Harald “Toni” Schumacher remembered these special days with a smile in the new book by and about Eike Immel: “Some went fishing. First two men went fishing, in the end there were eight. But I never saw a fish.” The DFB keeper remembers that “the craziest things” happened at Schluchsee: “It was miserable preparation for a World Cup. Everyone did what they wanted.”

His later roommate in Spain, Eike Immel, dictated to the journalists in their notepads: “At the end of the Bundesliga season I felt totally drained. I was pretty listless. But now football is fun again.” Many years later, with the necessary distance, he now says in his book self-critically about this very special time before the 1982 World Cup in Spain: “Discipline was practically non-existent. Most were nocturnal, we celebrated. We played cards, logically. There was also a fashion show by a designer from Dusseldorf. The models kept coming back to us until the final in Madrid. There were also visits from prostitutes, night outs and much more.”

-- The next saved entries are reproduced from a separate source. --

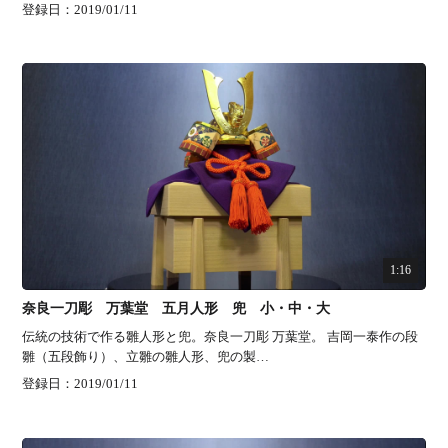
登録日：2019/01/11
1:16
奈良一刀彫 万葉堂 五月人形 兜 小・中・大
伝統の技術で作る雛人形と兜。奈良一刀彫 万葉堂。 吉岡一泰作の段
雛（五段飾り）、立雛の雛人形、兜の製…
登録日：2019/01/11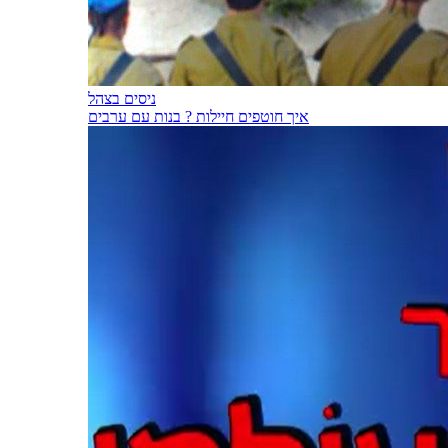
ניסים בצהל
איך חוטפים חיילות ? בנות עם ערבים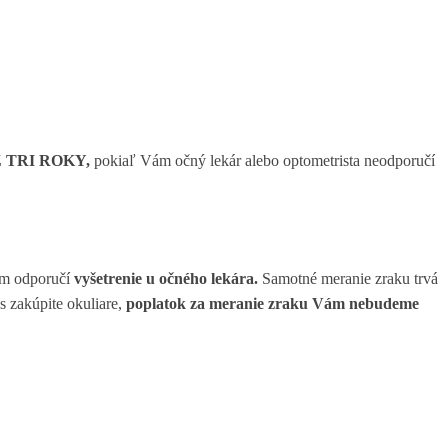
 TRI ROKY,
pokiaľ Vám očný lekár alebo optometrista neodporučí
ám odporučí
vyšetrenie u očného lekára.
Samotné meranie zraku trvá
s zakúpite okuliare,
poplatok za meranie zraku Vám nebudeme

To this day, people tell the story of the national players Hrubesch, Kaltz and Reinders, who many a night after a few cool drinks had 100 fried eggs brought to their room by the hotel chef. After they could only eat one or two pieces per person due to the late hour, almost 90 eggs were returned untouched. You just enjoyed life to the fullest. And in this relaxed leisure time mood, Uwe Reinders probably injured himself one afternoon during a strange action. During a table tennis game (!), the DFB international suffered severe ligament strains in his foot and was out for a few days. His motto for a speedy recovery was literally: “Two Campari sodas would be best for my leg.”

And another national player was particularly noticeable at the time. Returnee Paul Breitner caused displeasure not only among journalists but also among his colleagues. Toni Schumacher later wrote about Breitner in his book “Anpfiff”: “He drank like a Cossack”. And the later national coach Berti Vogts was also upset about the constantly nagging teammate: “It was Breitner who was too drunk to train.”

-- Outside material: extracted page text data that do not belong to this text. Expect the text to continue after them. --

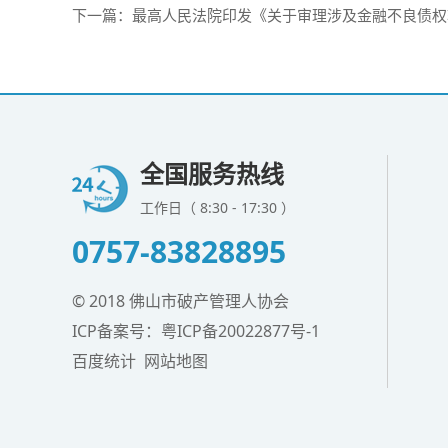
下一篇：
最高人民法院印发《关于审理涉及金融不良债权
全国服务热线
工作日（ 8:30 - 17:30 ）
0757-83828895
© 2018 佛山市破产管理人协会
ICP备案号：
粤ICP备20022877号-1
百度统计
网站地图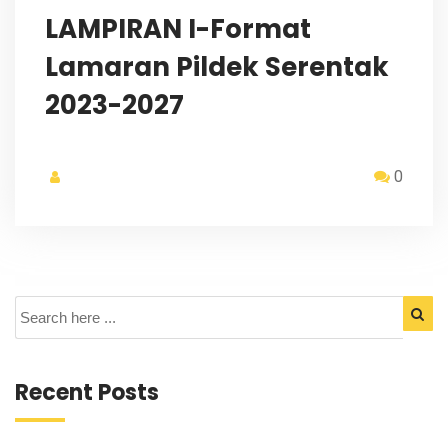
LAMPIRAN I-Format
Lamaran Pildek Serentak
2023-2027
0
Recent Posts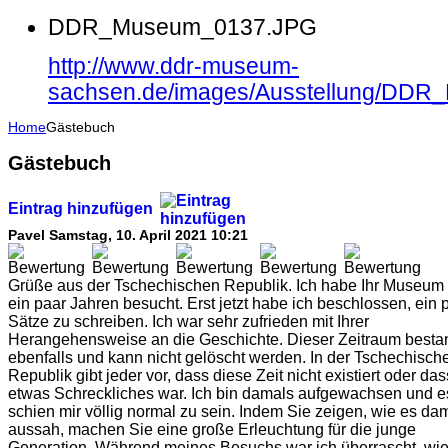
DDR_Museum_0137.JPG
http://www.ddr-museum-
sachsen.de/images/Ausstellung/DD
Home
Gästebuch
Gästebuch
Eintrag hinzufügen
Pavel
Samstag, 10. April 2021 10:21
Grüße aus der Tschechischen Republik. Ich habe Ihr Museum 
ein paar Jahren besucht. Erst jetzt habe ich beschlossen, ein 
Sätze zu schreiben. Ich war sehr zufrieden mit Ihrer
Herangehensweise an die Geschichte. Dieser Zeitraum besta
ebenfalls und kann nicht gelöscht werden. In der Tschechisch
Republik gibt jeder vor, dass diese Zeit nicht existiert oder das
etwas Schreckliches war. Ich bin damals aufgewachsen und e
schien mir völlig normal zu sein. Indem Sie zeigen, wie es da
aussah, machen Sie eine große Erleuchtung für die junge
Generation. Während meines Besuchs war ich überrascht, wi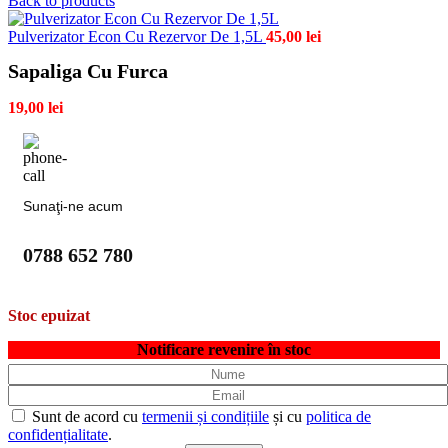
Back to products
Pulverizator Econ Cu Rezervor De 1,5L
45,00
lei
Sapaliga Cu Furca
19,00
lei
Sunaţi-ne acum
0788 652 780
Stoc epuizat
Notificare revenire în stoc
Sunt de acord cu
termenii și condițiile
și cu
politica de
confidențialitate
.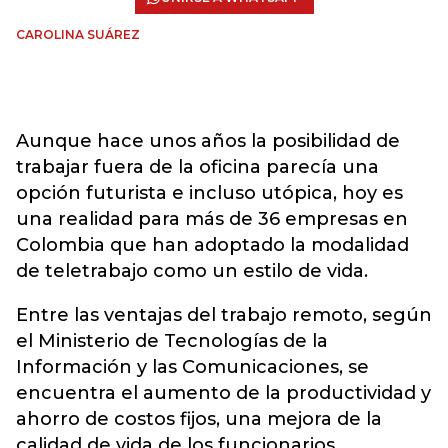
CAROLINA SUÁREZ
Aunque hace unos años la posibilidad de
trabajar fuera de la oficina parecía una
opción futurista e incluso utópica, hoy es
una realidad para más de 36 empresas en
Colombia que han adoptado la modalidad
de teletrabajo como un estilo de vida.
Entre las ventajas del trabajo remoto, según
el Ministerio de Tecnologías de la
Información y las Comunicaciones, se
encuentra el aumento de la productividad y
ahorro de costos fijos, una mejora de la
calidad de vida de los funcionarios,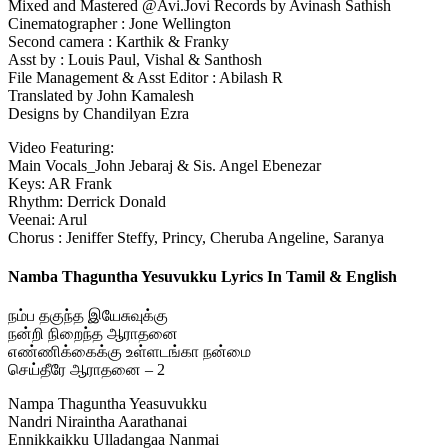
Mixed and Mastered @Avi.Jovi Records by Avinash Sathish
Cinematographer : Jone Wellington
Second camera : Karthik & Franky
Asst by : Louis Paul, Vishal & Santhosh
File Management & Asst Editor : Abilash R
Translated by John Kamalesh
Designs by Chandilyan Ezra
Video Featuring:
Main Vocals_John Jebaraj & Sis. Angel Ebenezar
Keys: AR Frank
Rhythm: Derrick Donald
Veenai: Arul
Chorus : Jeniffer Steffy, Princy, Cheruba Angeline, Saranya
Namba Thaguntha Yesuvukku Lyrics In Tamil & English
நம்ப தகுந்த இயேசுவுக்கு
நன்றி நிறைந்த ஆராதனை
எண்ணிக்கைக்கு உள்ளடங்கா நன்மை
செய்தீரே ஆராதனை – 2
Nampa Thaguntha Yeasuvukku
Nandri Niraintha Aarathanai
Ennikkaikku Ulladangaa Nanmai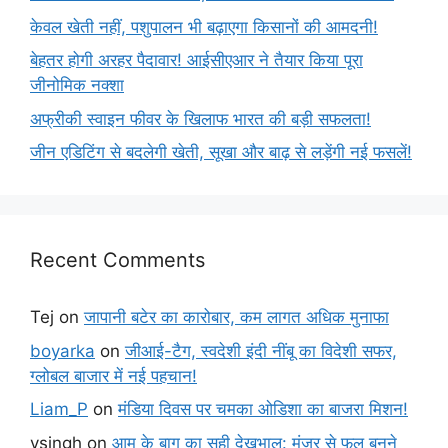
केवल खेती नहीं, पशुपालन भी बढ़ाएगा किसानों की आमदनी!
बेहतर होगी अरहर पैदावार! आईसीएआर ने तैयार किया पूरा
जीनोमिक नक्शा
अफ्रीकी स्वाइन फीवर के खिलाफ भारत की बड़ी सफलता!
जीन एडिटिंग से बदलेगी खेती, सूखा और बाढ़ से लड़ेंगी नई फसलें!
Recent Comments
Tej
on
जापानी बटेर का कारोबार, कम लागत अधिक मुनाफा
boyarka
on
जीआई-टैग, स्वदेशी इंदी नींबू का विदेशी सफर,
ग्लोबल बाजार में नई पहचान!
Liam_P
on
मंडिया दिवस पर चमका ओडिशा का बाजरा मिशन!
vsingh
on
आम के बाग का सही देखभाल: मंजर से फल बनने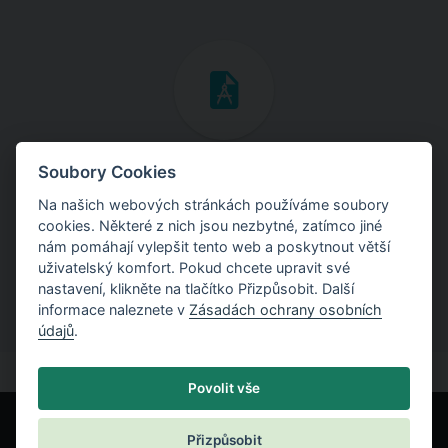
Inženýrské manuály
Soubory Cookies
Na našich webových stránkách používáme soubory
Stáhněte si manuály s teoretickými i praktickými ukázkami
cookies. Některé z nich jsou nezbytné, zatímco jiné
použití programů.
nám pomáhají vylepšit tento web a poskytnout větší
uživatelský komfort. Pokud chcete upravit své
nastavení, klikněte na tlačítko Přizpůsobit. Další
informace naleznete v
Zásadách ochrany osobních
údajů
.
Povolit vše
Přizpůsobit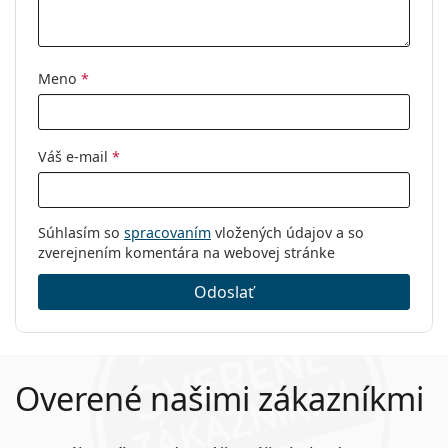
Meno
*
Váš e-mail
*
Súhlasím so
spracovaním
vložených údajov a so
zverejnením komentára na webovej stránke
Odoslať
Overené našimi zákazníkmi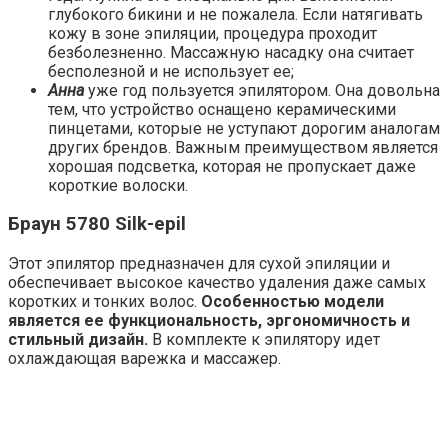
глубокого бикини и не пожалела. Если натягивать
кожу в зоне эпиляции, процедура проходит
безболезненно. Массажную насадку она считает
бесполезной и не использует ее;
Анна
уже год пользуется эпилятором. Она довольна
тем, что устройство оснащено керамическими
пинцетами, которые не уступают дорогим аналогам
других брендов. Важным преимуществом является
хорошая подсветка, которая не пропускает даже
короткие волоски.
Браун 5780 Silk-epil
Этот эпилятор предназначен для сухой эпиляции и
обеспечивает высокое качество удаления даже самых
коротких и тонких волос.
Особенностью модели
является ее функциональность, эргономичность и
стильный дизайн.
В комплекте к эпилятору идет
охлаждающая варежка и массажер.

It was clear early on that all the hustle and bustle had to be stopped, but there was no one at the DFB in those legendary days of “Schlucksee”. Toni Schumacher: “Derwall didn’t notice it that way. He was like a kind father to us, he understood everything. And we were like children trying out how far they could go. We loved him, didn’t fear him and didn’t respected. There were never sanctions against undisciplined, weak-willed or lazy players.”

Knowing about the legendary “Schlucksee” training camp, it is hardly surprising that the subsequent World Cup in Spain, in addition to the sporting highlights such as the “Night of Seville” in the semi-final against France, was mainly due to further headline-grabbing escapades and the scandalous game against Austria, better known as “The Shame of Gijon”.